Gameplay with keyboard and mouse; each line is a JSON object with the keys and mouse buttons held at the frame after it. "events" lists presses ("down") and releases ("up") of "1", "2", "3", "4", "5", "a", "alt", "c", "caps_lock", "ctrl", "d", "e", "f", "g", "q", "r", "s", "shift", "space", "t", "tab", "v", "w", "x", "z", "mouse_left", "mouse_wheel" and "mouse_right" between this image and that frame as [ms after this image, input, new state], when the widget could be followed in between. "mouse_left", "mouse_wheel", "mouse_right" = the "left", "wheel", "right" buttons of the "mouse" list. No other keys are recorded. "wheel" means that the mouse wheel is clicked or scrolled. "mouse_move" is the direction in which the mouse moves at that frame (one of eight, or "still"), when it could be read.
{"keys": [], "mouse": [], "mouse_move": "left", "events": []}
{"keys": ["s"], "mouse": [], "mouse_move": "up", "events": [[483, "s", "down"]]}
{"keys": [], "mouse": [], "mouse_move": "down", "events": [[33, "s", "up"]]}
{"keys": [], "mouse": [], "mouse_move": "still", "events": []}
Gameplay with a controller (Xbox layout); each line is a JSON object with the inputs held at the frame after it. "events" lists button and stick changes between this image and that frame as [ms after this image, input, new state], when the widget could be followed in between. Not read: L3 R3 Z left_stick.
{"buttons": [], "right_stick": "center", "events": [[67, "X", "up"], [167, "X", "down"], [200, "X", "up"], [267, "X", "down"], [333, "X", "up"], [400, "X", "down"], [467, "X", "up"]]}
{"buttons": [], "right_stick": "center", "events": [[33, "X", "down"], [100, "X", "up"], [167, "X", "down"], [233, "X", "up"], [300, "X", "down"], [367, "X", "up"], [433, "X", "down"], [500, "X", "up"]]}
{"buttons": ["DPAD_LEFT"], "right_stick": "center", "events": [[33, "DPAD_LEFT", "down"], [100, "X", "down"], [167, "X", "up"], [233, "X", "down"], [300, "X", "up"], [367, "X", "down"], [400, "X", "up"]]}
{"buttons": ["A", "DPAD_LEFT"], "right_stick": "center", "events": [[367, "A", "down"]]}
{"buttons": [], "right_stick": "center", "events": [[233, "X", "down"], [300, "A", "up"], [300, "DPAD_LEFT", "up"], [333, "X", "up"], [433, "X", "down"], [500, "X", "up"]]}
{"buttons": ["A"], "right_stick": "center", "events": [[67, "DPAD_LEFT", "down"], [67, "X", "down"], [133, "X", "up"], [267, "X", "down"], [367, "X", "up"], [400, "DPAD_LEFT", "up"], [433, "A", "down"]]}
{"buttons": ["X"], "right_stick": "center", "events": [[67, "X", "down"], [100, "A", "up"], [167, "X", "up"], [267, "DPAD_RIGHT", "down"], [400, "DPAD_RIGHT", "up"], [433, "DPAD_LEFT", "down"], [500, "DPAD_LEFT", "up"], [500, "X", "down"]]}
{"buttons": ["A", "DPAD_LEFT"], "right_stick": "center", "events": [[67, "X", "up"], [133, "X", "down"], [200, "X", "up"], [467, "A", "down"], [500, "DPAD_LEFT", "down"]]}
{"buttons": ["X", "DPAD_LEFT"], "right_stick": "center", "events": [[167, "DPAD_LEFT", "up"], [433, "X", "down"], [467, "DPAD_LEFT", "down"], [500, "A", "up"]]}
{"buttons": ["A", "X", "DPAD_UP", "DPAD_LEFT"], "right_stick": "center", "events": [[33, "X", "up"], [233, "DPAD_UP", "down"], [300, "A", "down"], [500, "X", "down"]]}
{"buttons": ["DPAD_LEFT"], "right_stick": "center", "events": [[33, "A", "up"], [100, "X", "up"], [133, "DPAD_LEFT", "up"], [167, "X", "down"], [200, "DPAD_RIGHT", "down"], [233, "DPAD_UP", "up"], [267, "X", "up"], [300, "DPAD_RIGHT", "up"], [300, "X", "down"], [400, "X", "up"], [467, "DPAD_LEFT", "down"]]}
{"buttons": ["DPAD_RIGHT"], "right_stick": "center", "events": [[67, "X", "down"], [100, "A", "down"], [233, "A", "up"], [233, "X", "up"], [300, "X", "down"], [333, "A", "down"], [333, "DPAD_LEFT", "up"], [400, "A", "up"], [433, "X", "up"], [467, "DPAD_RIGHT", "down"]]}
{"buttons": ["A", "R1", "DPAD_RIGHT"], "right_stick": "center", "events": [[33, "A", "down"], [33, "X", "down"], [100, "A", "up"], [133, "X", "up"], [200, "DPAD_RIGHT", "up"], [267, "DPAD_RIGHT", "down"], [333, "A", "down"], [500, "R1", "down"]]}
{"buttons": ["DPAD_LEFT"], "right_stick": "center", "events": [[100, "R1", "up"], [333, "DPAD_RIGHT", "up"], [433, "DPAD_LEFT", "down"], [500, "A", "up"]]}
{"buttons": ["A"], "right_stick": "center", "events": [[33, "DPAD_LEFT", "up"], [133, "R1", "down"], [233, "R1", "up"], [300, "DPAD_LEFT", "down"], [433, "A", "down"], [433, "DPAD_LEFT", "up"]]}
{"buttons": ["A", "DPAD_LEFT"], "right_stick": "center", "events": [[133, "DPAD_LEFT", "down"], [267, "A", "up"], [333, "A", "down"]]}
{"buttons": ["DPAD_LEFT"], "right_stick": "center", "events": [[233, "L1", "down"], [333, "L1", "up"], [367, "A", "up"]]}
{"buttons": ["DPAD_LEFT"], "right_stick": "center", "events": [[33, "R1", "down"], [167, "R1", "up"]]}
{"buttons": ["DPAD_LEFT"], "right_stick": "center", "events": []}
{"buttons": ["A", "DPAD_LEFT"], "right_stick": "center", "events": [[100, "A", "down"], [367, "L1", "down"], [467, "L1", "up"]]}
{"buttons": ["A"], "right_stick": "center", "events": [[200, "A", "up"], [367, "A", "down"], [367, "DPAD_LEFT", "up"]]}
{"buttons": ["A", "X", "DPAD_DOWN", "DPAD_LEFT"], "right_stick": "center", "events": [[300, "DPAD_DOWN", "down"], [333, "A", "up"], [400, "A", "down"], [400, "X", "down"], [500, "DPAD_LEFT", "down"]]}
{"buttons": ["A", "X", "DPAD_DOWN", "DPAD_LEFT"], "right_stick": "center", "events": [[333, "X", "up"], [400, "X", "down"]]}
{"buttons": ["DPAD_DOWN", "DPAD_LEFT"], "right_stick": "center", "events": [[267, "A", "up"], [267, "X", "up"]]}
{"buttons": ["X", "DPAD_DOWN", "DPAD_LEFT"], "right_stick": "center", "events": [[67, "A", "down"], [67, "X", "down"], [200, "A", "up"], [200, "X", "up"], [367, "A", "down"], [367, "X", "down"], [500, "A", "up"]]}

*****

Write the listing out again in its entirety, exactly.

-- Result for this task --
Gameplay with keyboard and mouse; each line is a JSON object with the keys and mouse buttons held at the frame after it. "events" lists presses ("down") and releases ("up") of "1", "2", "3", "4", "5", "a", "alt", "c", "caps_lock", "ctrl", "d", "e", "f", "g", "q", "r", "s", "shift", "space", "t", "tab", "v", "w", "x", "z", "mouse_left", "mouse_wheel" and "mouse_right" between this image and that frame as [ms after this image, input, new state], when the widget could be followed in between. "mouse_left", "mouse_wheel", "mouse_right" = the "left", "wheel", "right" buttons of the "mouse" list. No other keys are recorded. "wheel" means that the mouse wheel is clicked or scrolled. "mouse_move" is the direction in which the mouse moves at that frame (one of eight, or "still"), when it could be read.
{"keys": [], "mouse": [], "mouse_move": "left", "events": []}
{"keys": ["s"], "mouse": [], "mouse_move": "up", "events": [[483, "s", "down"]]}
{"keys": [], "mouse": [], "mouse_move": "down", "events": [[33, "s", "up"]]}
{"keys": [], "mouse": [], "mouse_move": "still", "events": []}
Gameplay with a controller (Xbox layout); each line is a JSON object with the inputs held at the frame after it. "events" lists button and stick changes between this image and that frame as [ms after this image, input, new state], when the widget could be followed in between. Not read: L3 R3 Z left_stick.
{"buttons": [], "right_stick": "center", "events": [[67, "X", "up"], [167, "X", "down"], [200, "X", "up"], [267, "X", "down"], [333, "X", "up"], [400, "X", "down"], [467, "X", "up"]]}
{"buttons": [], "right_stick": "center", "events": [[33, "X", "down"], [100, "X", "up"], [167, "X", "down"], [233, "X", "up"], [300, "X", "down"], [367, "X", "up"], [433, "X", "down"], [500, "X", "up"]]}
{"buttons": ["DPAD_LEFT"], "right_stick": "center", "events": [[33, "DPAD_LEFT", "down"], [100, "X", "down"], [167, "X", "up"], [233, "X", "down"], [300, "X", "up"], [367, "X", "down"], [400, "X", "up"]]}
{"buttons": ["A", "DPAD_LEFT"], "right_stick": "center", "events": [[367, "A", "down"]]}
{"buttons": [], "right_stick": "center", "events": [[233, "X", "down"], [300, "A", "up"], [300, "DPAD_LEFT", "up"], [333, "X", "up"], [433, "X", "down"], [500, "X", "up"]]}
{"buttons": ["A"], "right_stick": "center", "events": [[67, "DPAD_LEFT", "down"], [67, "X", "down"], [133, "X", "up"], [267, "X", "down"], [367, "X", "up"], [400, "DPAD_LEFT", "up"], [433, "A", "down"]]}
{"buttons": ["X"], "right_stick": "center", "events": [[67, "X", "down"], [100, "A", "up"], [167, "X", "up"], [267, "DPAD_RIGHT", "down"], [400, "DPAD_RIGHT", "up"], [433, "DPAD_LEFT", "down"], [500, "DPAD_LEFT", "up"], [500, "X", "down"]]}
{"buttons": ["A", "DPAD_LEFT"], "right_stick": "center", "events": [[67, "X", "up"], [133, "X", "down"], [200, "X", "up"], [467, "A", "down"], [500, "DPAD_LEFT", "down"]]}
{"buttons": ["X", "DPAD_LEFT"], "right_stick": "center", "events": [[167, "DPAD_LEFT", "up"], [433, "X", "down"], [467, "DPAD_LEFT", "down"], [500, "A", "up"]]}
{"buttons": ["A", "X", "DPAD_UP", "DPAD_LEFT"], "right_stick": "center", "events": [[33, "X", "up"], [233, "DPAD_UP", "down"], [300, "A", "down"], [500, "X", "down"]]}
{"buttons": ["DPAD_LEFT"], "right_stick": "center", "events": [[33, "A", "up"], [100, "X", "up"], [133, "DPAD_LEFT", "up"], [167, "X", "down"], [200, "DPAD_RIGHT", "down"], [233, "DPAD_UP", "up"], [267, "X", "up"], [300, "DPAD_RIGHT", "up"], [300, "X", "down"], [400, "X", "up"], [467, "DPAD_LEFT", "down"]]}
{"buttons": ["DPAD_RIGHT"], "right_stick": "center", "events": [[67, "X", "down"], [100, "A", "down"], [233, "A", "up"], [233, "X", "up"], [300, "X", "down"], [333, "A", "down"], [333, "DPAD_LEFT", "up"], [400, "A", "up"], [433, "X", "up"], [467, "DPAD_RIGHT", "down"]]}
{"buttons": ["A", "R1", "DPAD_RIGHT"], "right_stick": "center", "events": [[33, "A", "down"], [33, "X", "down"], [100, "A", "up"], [133, "X", "up"], [200, "DPAD_RIGHT", "up"], [267, "DPAD_RIGHT", "down"], [333, "A", "down"], [500, "R1", "down"]]}
{"buttons": ["DPAD_LEFT"], "right_stick": "center", "events": [[100, "R1", "up"], [333, "DPAD_RIGHT", "up"], [433, "DPAD_LEFT", "down"], [500, "A", "up"]]}
{"buttons": ["A"], "right_stick": "center", "events": [[33, "DPAD_LEFT", "up"], [133, "R1", "down"], [233, "R1", "up"], [300, "DPAD_LEFT", "down"], [433, "A", "down"], [433, "DPAD_LEFT", "up"]]}
{"buttons": ["A", "DPAD_LEFT"], "right_stick": "center", "events": [[133, "DPAD_LEFT", "down"], [267, "A", "up"], [333, "A", "down"]]}
{"buttons": ["DPAD_LEFT"], "right_stick": "center", "events": [[233, "L1", "down"], [333, "L1", "up"], [367, "A", "up"]]}
{"buttons": ["DPAD_LEFT"], "right_stick": "center", "events": [[33, "R1", "down"], [167, "R1", "up"]]}
{"buttons": ["DPAD_LEFT"], "right_stick": "center", "events": []}
{"buttons": ["A", "DPAD_LEFT"], "right_stick": "center", "events": [[100, "A", "down"], [367, "L1", "down"], [467, "L1", "up"]]}
{"buttons": ["A"], "right_stick": "center", "events": [[200, "A", "up"], [367, "A", "down"], [367, "DPAD_LEFT", "up"]]}
{"buttons": ["A", "X", "DPAD_DOWN", "DPAD_LEFT"], "right_stick": "center", "events": [[300, "DPAD_DOWN", "down"], [333, "A", "up"], [400, "A", "down"], [400, "X", "down"], [500, "DPAD_LEFT", "down"]]}
{"buttons": ["A", "X", "DPAD_DOWN", "DPAD_LEFT"], "right_stick": "center", "events": [[333, "X", "up"], [400, "X", "down"]]}
{"buttons": ["DPAD_DOWN", "DPAD_LEFT"], "right_stick": "center", "events": [[267, "A", "up"], [267, "X", "up"]]}
{"buttons": ["X", "DPAD_DOWN", "DPAD_LEFT"], "right_stick": "center", "events": [[67, "A", "down"], [67, "X", "down"], [200, "A", "up"], [200, "X", "up"], [367, "A", "down"], [367, "X", "down"], [500, "A", "up"]]}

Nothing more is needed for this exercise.